Identify all lines of the data containing the string "middle" and copy them.

*** Exercise data ***

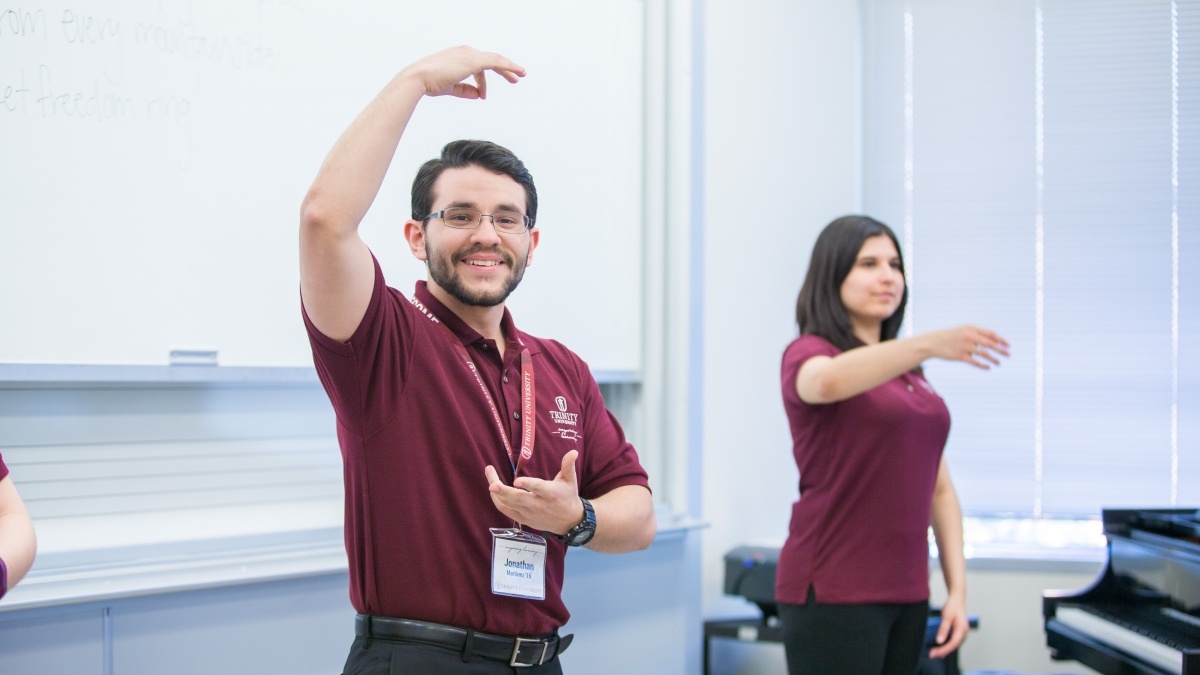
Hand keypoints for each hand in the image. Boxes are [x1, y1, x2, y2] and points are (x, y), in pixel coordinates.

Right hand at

*** End of Exercise data ***
*** Exercise data ***

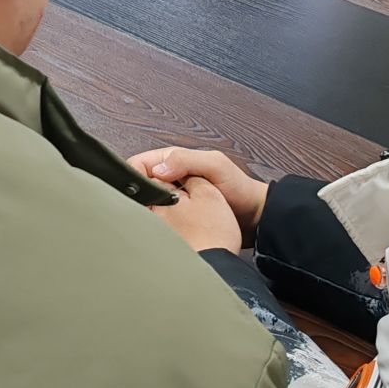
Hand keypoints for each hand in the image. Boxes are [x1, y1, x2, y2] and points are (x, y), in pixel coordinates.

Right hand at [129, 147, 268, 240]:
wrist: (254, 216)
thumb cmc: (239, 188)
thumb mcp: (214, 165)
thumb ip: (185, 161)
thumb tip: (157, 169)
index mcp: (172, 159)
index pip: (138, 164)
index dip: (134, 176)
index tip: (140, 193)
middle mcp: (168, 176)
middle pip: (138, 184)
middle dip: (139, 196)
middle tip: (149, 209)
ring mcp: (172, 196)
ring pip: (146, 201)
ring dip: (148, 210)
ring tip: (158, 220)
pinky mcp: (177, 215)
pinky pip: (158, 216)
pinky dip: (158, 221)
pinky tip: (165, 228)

*** End of Exercise data ***

§ **Exercise result**
middle mcp: (168, 176)
middle pip: (138, 184)
middle dip: (139, 196)
middle tip: (149, 209)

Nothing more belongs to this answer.